The filing also claims that radio is "in danger of falling behind other media platforms," such as television, the Internet, and mobile audio services, that are moving to measurement methods similar to the PPM. Says Arbitron, "In order to stay competitive with these other media in attracting advertising dollars, radio must adapt to the 21st century, even if there will be temporary dislocations for some stations in making the transition from the diary to the PPM service."

'No Consistent Pattern'

Arbitron says it has found "no consistent pattern" of stations targeting minority audiences "experiencing only losses in their diary-based market rankings or audience ratings." The filing continues, "To the contrary, these comments point out minority-targeted stations that have seen their market ranking, and/or their audience rating, fluctuate from the last diary-based report to more recent PPM-based reports, with some stations showing improvements, others staying about the same, and some showing drop-offs, but with variations from one PPM-report to the next."

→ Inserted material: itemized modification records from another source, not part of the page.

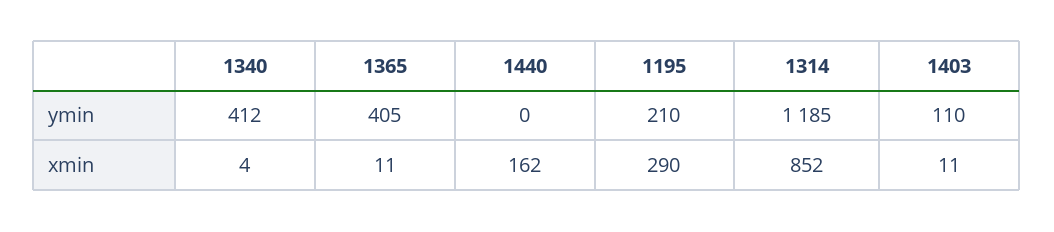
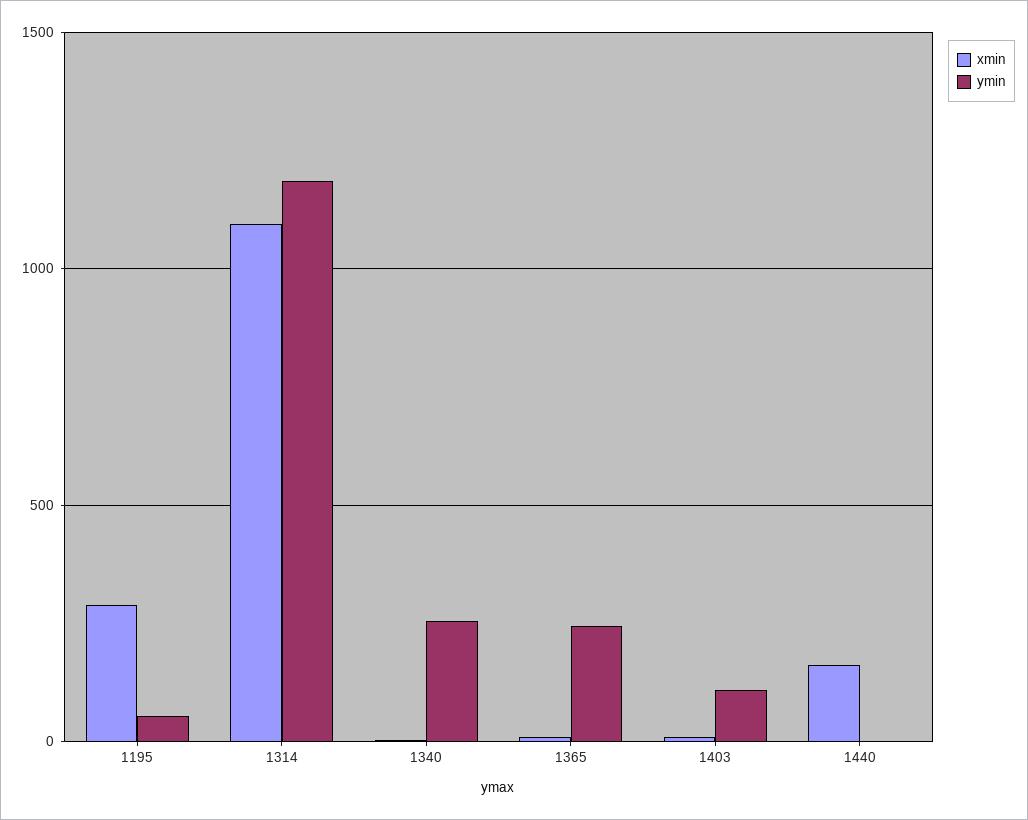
  {
    "ymin": {
-     "1340": 412,
+     "1340": 250,
-     "1365": 405,
+     "1365": 250,
      "1440": 0,
-     "1195": 210,
+     "1195": 50,
      "1314": 1185,
      "1403": 110
    },
    "xmin": {
      "1340": 4,
      "1365": 11,
      "1440": 162,
      "1195": 290,
-     "1314": 852,
+     "1314": 1100,
      "1403": 11
    }
  }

The filing later cites Radio One's KBXX and KMJQ/Houston, which dropped sharply in ratings when the PPM was implemented and have since "recovered and even improved upon their former rankings, with KBXX-FM resuming its number one position and KMJQ-FM climbing up to a number two ranking." Arbitron also points to Urban WWPR/New York and Hispanic-targeted WSQK/New York, KSCAA/Los Angeles, WLEY/Chicago, and KRZZ/San Francisco and says they "either maintained or even bettered their market rankings in the transition from diary to the PPM service."

Says Arbitron, "The facts do not support the proposition that PPM-based reports uniformly and categorically result in reductions in the reported listenership of stations that cater to minorities."